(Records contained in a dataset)
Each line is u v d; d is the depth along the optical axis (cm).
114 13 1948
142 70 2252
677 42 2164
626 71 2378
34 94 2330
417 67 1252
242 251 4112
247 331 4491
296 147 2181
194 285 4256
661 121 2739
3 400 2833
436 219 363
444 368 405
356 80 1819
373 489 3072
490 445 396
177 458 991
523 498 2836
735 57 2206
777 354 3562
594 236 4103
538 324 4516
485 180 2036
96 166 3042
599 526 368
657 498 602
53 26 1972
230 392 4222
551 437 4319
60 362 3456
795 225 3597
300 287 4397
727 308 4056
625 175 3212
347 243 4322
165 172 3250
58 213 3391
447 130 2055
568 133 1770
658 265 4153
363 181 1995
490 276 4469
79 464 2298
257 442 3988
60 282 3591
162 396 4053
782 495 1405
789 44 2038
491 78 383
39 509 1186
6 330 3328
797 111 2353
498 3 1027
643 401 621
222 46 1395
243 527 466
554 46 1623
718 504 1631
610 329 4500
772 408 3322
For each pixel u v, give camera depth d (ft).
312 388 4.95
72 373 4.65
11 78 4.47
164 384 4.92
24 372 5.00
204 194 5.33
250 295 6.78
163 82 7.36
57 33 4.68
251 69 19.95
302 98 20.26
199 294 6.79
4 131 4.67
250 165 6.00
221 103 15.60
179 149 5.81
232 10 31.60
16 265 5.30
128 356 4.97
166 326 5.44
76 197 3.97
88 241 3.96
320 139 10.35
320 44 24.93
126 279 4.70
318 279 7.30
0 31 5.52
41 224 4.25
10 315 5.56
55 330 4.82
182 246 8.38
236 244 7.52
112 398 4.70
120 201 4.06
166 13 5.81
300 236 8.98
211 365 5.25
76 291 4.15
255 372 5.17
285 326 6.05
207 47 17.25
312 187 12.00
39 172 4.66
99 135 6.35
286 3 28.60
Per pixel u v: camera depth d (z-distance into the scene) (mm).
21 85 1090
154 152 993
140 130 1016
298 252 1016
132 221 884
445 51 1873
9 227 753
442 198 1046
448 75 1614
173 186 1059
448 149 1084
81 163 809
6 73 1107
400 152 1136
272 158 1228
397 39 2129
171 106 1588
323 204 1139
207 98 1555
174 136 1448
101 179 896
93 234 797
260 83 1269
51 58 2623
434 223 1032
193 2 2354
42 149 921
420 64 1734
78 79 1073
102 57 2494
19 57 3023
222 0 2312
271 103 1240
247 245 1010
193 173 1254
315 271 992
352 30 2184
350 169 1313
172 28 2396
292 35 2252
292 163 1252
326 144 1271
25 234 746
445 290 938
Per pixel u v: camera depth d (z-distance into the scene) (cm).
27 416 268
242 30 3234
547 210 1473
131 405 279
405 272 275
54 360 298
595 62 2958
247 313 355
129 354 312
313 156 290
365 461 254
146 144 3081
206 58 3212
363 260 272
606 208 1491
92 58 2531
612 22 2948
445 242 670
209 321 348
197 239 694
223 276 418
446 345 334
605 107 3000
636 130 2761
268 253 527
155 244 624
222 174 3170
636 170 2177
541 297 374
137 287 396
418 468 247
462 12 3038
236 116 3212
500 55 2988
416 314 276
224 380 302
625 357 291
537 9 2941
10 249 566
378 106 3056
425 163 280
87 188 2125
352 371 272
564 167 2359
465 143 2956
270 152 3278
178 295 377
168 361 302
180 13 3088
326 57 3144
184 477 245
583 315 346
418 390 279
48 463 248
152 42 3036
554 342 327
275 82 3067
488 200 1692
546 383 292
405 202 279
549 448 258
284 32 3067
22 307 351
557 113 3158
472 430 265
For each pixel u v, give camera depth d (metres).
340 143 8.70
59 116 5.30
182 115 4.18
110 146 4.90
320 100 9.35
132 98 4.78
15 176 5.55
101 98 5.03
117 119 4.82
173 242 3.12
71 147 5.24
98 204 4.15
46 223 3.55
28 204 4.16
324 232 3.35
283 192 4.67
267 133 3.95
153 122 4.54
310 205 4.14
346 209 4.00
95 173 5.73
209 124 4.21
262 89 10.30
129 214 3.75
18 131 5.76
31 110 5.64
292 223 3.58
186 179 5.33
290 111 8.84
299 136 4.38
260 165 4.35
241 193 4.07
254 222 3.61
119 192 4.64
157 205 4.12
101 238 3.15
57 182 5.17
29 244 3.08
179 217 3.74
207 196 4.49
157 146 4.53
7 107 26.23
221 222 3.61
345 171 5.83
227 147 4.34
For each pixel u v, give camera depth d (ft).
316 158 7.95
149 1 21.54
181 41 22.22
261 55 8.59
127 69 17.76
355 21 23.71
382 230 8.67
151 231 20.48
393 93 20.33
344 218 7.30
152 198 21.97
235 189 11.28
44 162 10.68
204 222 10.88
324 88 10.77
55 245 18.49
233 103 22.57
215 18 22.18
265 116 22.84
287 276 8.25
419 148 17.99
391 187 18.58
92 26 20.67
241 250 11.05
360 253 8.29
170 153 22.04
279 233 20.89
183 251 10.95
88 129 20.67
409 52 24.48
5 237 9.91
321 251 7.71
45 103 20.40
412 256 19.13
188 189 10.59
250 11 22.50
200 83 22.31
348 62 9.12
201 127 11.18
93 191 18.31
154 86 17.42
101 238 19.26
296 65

▸ **PROBLEM DESCRIPTION**
Word for word, write out the data.

▸ **RESPONSE FOR THIS EXERCISE**
Each line is u v d; d is the depth along the optical axis (cm).
114 13 1948
142 70 2252
677 42 2164
626 71 2378
34 94 2330
417 67 1252
242 251 4112
247 331 4491
296 147 2181
194 285 4256
661 121 2739
3 400 2833
436 219 363
444 368 405
356 80 1819
373 489 3072
490 445 396
177 458 991
523 498 2836
735 57 2206
777 354 3562
594 236 4103
538 324 4516
485 180 2036
96 166 3042
599 526 368
657 498 602
53 26 1972
230 392 4222
551 437 4319
60 362 3456
795 225 3597
300 287 4397
727 308 4056
625 175 3212
347 243 4322
165 172 3250
58 213 3391
447 130 2055
568 133 1770
658 265 4153
363 181 1995
490 276 4469
79 464 2298
257 442 3988
60 282 3591
162 396 4053
782 495 1405
789 44 2038
491 78 383
39 509 1186
6 330 3328
797 111 2353
498 3 1027
643 401 621
222 46 1395
243 527 466
554 46 1623
718 504 1631
610 329 4500
772 408 3322
For each pixel u v, give camera depth d (ft).
312 388 4.95
72 373 4.65
11 78 4.47
164 384 4.92
24 372 5.00
204 194 5.33
250 295 6.78
163 82 7.36
57 33 4.68
251 69 19.95
302 98 20.26
199 294 6.79
4 131 4.67
250 165 6.00
221 103 15.60
179 149 5.81
232 10 31.60
16 265 5.30
128 356 4.97
166 326 5.44
76 197 3.97
88 241 3.96
320 139 10.35
320 44 24.93
126 279 4.70
318 279 7.30
0 31 5.52
41 224 4.25
10 315 5.56
55 330 4.82
182 246 8.38
236 244 7.52
112 398 4.70
120 201 4.06
166 13 5.81
300 236 8.98
211 365 5.25
76 291 4.15
255 372 5.17
285 326 6.05
207 47 17.25
312 187 12.00
39 172 4.66
99 135 6.35
286 3 28.60
Per pixel u v: camera depth d (z-distance into the scene) (mm).
21 85 1090
154 152 993
140 130 1016
298 252 1016
132 221 884
445 51 1873
9 227 753
442 198 1046
448 75 1614
173 186 1059
448 149 1084
81 163 809
6 73 1107
400 152 1136
272 158 1228
397 39 2129
171 106 1588
323 204 1139
207 98 1555
174 136 1448
101 179 896
93 234 797
260 83 1269
51 58 2623
434 223 1032
193 2 2354
42 149 921
420 64 1734
78 79 1073
102 57 2494
19 57 3023
222 0 2312
271 103 1240
247 245 1010
193 173 1254
315 271 992
352 30 2184
350 169 1313
172 28 2396
292 35 2252
292 163 1252
326 144 1271
25 234 746
445 290 938
Per pixel u v: camera depth d (z-distance into the scene) (cm).
27 416 268
242 30 3234
547 210 1473
131 405 279
405 272 275
54 360 298
595 62 2958
247 313 355
129 354 312
313 156 290
365 461 254
146 144 3081
206 58 3212
363 260 272
606 208 1491
92 58 2531
612 22 2948
445 242 670
209 321 348
197 239 694
223 276 418
446 345 334
605 107 3000
636 130 2761
268 253 527
155 244 624
222 174 3170
636 170 2177
541 297 374
137 287 396
418 468 247
462 12 3038
236 116 3212
500 55 2988
416 314 276
224 380 302
625 357 291
537 9 2941
10 249 566
378 106 3056
425 163 280
87 188 2125
352 371 272
564 167 2359
465 143 2956
270 152 3278
178 295 377
168 361 302
180 13 3088
326 57 3144
184 477 245
583 315 346
418 390 279
48 463 248
152 42 3036
554 342 327
275 82 3067
488 200 1692
546 383 292
405 202 279
549 448 258
284 32 3067
22 307 351
557 113 3158
472 430 265
For each pixel u v, give camera depth d (metres).
340 143 8.70
59 116 5.30
182 115 4.18
110 146 4.90
320 100 9.35
132 98 4.78
15 176 5.55
101 98 5.03
117 119 4.82
173 242 3.12
71 147 5.24
98 204 4.15
46 223 3.55
28 204 4.16
324 232 3.35
283 192 4.67
267 133 3.95
153 122 4.54
310 205 4.14
346 209 4.00
95 173 5.73
209 124 4.21
262 89 10.30
129 214 3.75
18 131 5.76
31 110 5.64
292 223 3.58
186 179 5.33
290 111 8.84
299 136 4.38
260 165 4.35
241 193 4.07
254 222 3.61
119 192 4.64
157 205 4.12
101 238 3.15
57 182 5.17
29 244 3.08
179 217 3.74
207 196 4.49
157 146 4.53
7 107 26.23
221 222 3.61
345 171 5.83
227 147 4.34
For each pixel u v, give camera depth d (ft).
316 158 7.95
149 1 21.54
181 41 22.22
261 55 8.59
127 69 17.76
355 21 23.71
382 230 8.67
151 231 20.48
393 93 20.33
344 218 7.30
152 198 21.97
235 189 11.28
44 162 10.68
204 222 10.88
324 88 10.77
55 245 18.49
233 103 22.57
215 18 22.18
265 116 22.84
287 276 8.25
419 148 17.99
391 187 18.58
92 26 20.67
241 250 11.05
360 253 8.29
170 153 22.04
279 233 20.89
183 251 10.95
88 129 20.67
409 52 24.48
5 237 9.91
321 251 7.71
45 103 20.40
412 256 19.13
188 189 10.59
250 11 22.50
200 83 22.31
348 62 9.12
201 127 11.18
93 191 18.31
154 86 17.42
101 238 19.26
296 65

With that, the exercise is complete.